In some cases – like Abraham Lincoln, George Washington, Thomas Jefferson and Martin Luther King – very real people become legendary figures, or icons of ideals.

In an earlier age and time, when oral tradition dominated, these figures would have attained “Biblical” stature. But there would still be the common element of a factual anchor to their travels and the places, or events, they were associated with.

Regardless of the distortion, there would remain the element of “my grandfather”, “my grandmother” was there; or the reference to a place as still being known by a name, or now being known by this new name. There would be the factual anchor which is necessary to lend credence to the story.

When we trace cultures, and DNA groups, we need to do so with artifacts – physical or biological – we need also take into account the oral and written traditions of each successive group. We need to look for common language or reference points.
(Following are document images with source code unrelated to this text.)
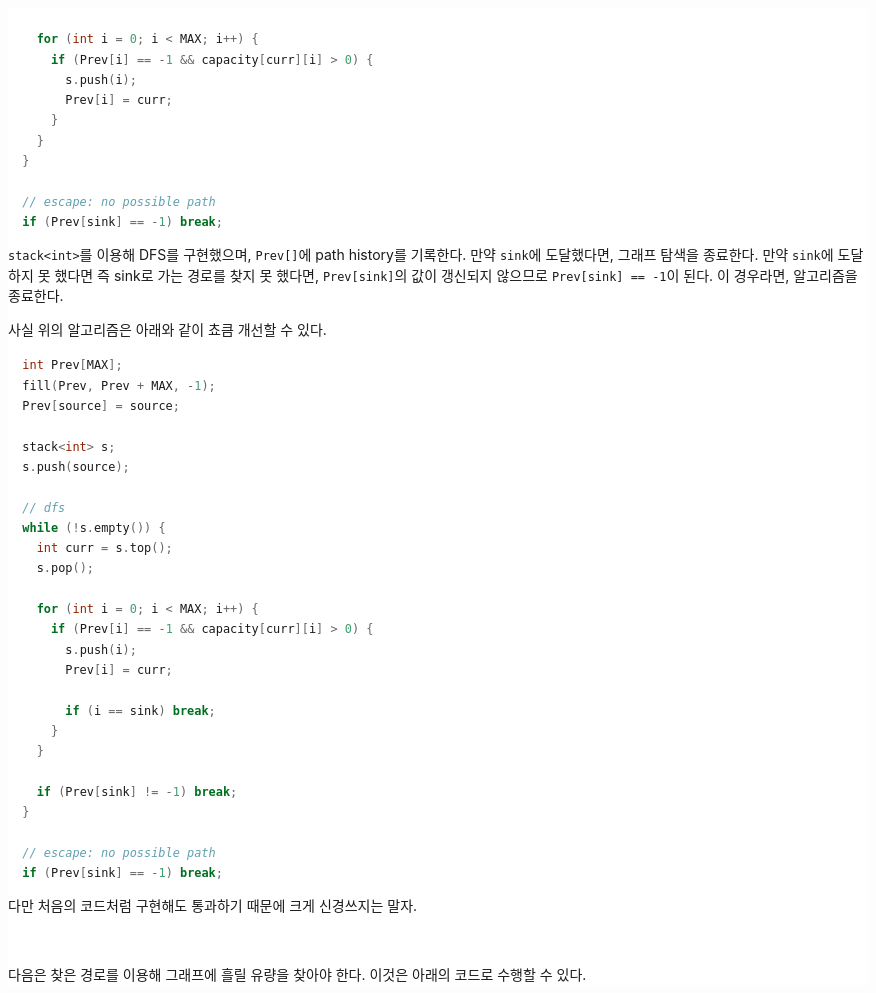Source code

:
 ``` cpp

    for (int i = 0; i < MAX; i++) {
      if (Prev[i] == -1 && capacity[curr][i] > 0) {
        s.push(i);
        Prev[i] = curr;
      }
    }
  }

  // escape: no possible path
  if (Prev[sink] == -1) break;
```

`stack<int>`를 이용해 DFS를 구현했으며, `Prev[]`에 path history를 기록한다. 만약 `sink`에 도달했다면, 그래프 탐색을 종료한다. 만약 `sink`에 도달하지 못 했다면 즉 sink로 가는 경로를 찾지 못 했다면, `Prev[sink]`의 값이 갱신되지 않으므로 `Prev[sink] == -1`이 된다. 이 경우라면, 알고리즘을 종료한다.

사실 위의 알고리즘은 아래와 같이 쵸큼 개선할 수 있다.

``` cpp
  int Prev[MAX];
  fill(Prev, Prev + MAX, -1);
  Prev[source] = source;

  stack<int> s;
  s.push(source);

  // dfs
  while (!s.empty()) {
    int curr = s.top();
    s.pop();

    for (int i = 0; i < MAX; i++) {
      if (Prev[i] == -1 && capacity[curr][i] > 0) {
        s.push(i);
        Prev[i] = curr;

        if (i == sink) break;
      }
    }

    if (Prev[sink] != -1) break;
  }

  // escape: no possible path
  if (Prev[sink] == -1) break;
```

다만 처음의 코드처럼 구현해도 통과하기 때문에 크게 신경쓰지는 말자.

<br/>

다음은 찾은 경로를 이용해 그래프에 흘릴 유량을 찾아야 한다. 이것은 아래의 코드로 수행할 수 있다.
As I have pointed out in earlier postings, one such common element is the idea that “a son of ‘G-d’ found a local woman beautiful and they had a child who became important.”

In mundane terms, the boss’ son, a son of the ruling class, or ruler, found a local woman attractive enough to marry; and they had a son (daughter) who became very important within our culture – raising us up above the others.

As I mentioned in terms of the Indian Caste System, we find just such a legend, and genetically distinguishable people in the Chenchu – whose R1a/R1a1 DNA reflects Brahmin connections, and is readily distinguished from surrounding tribes.

Of course, we also find variations in the Greek, and Old testament – and as I have cited, but will provide her by direct citation and quote:

‘Multiple Origins of Ashkenazi Levites: Y Chromosome Evidence for Both Near Eastern and European Ancestries’ (Behar et al) –
‘The haplogroup frequencies found in the six Jewish and four non-Jewish data sets are shown in table 1. The table confirms the presence of R1a1 as the modal haplogroup in the Ashkenazi Levite Jews (52% of chromosomes).”

Behar goes on to say, “This haplogroup is found at similarly high frequencies in the two Slavonic-speaking populations (Sorbians and Belarusians), but at a maximum frequency of only 5.8% among the other five Jewish data sets (mean frequency 3.2%)."

As mentioned in previous postings, the occurrence of the R1a1in the Ashkenazi Levite and Sorbian-Belarusian undeniably argues a genetic connection. This connection is further strengthened by the association between Ashkenazi Levite Yiddish and the form of German spoken by the Sorbian.

Both facts argue they were once a common people – or an admix from the fifty-two (52%) percent Ashkenazi Levite into the Sorbian and Belarusians. That admix hypothesis is strengthened by the know levels of forced conversion, and social isolation common to all three populations.

The close connection between the Sorbian and Ashkenazi was shown by the Nazi desire to exterminate both peoples.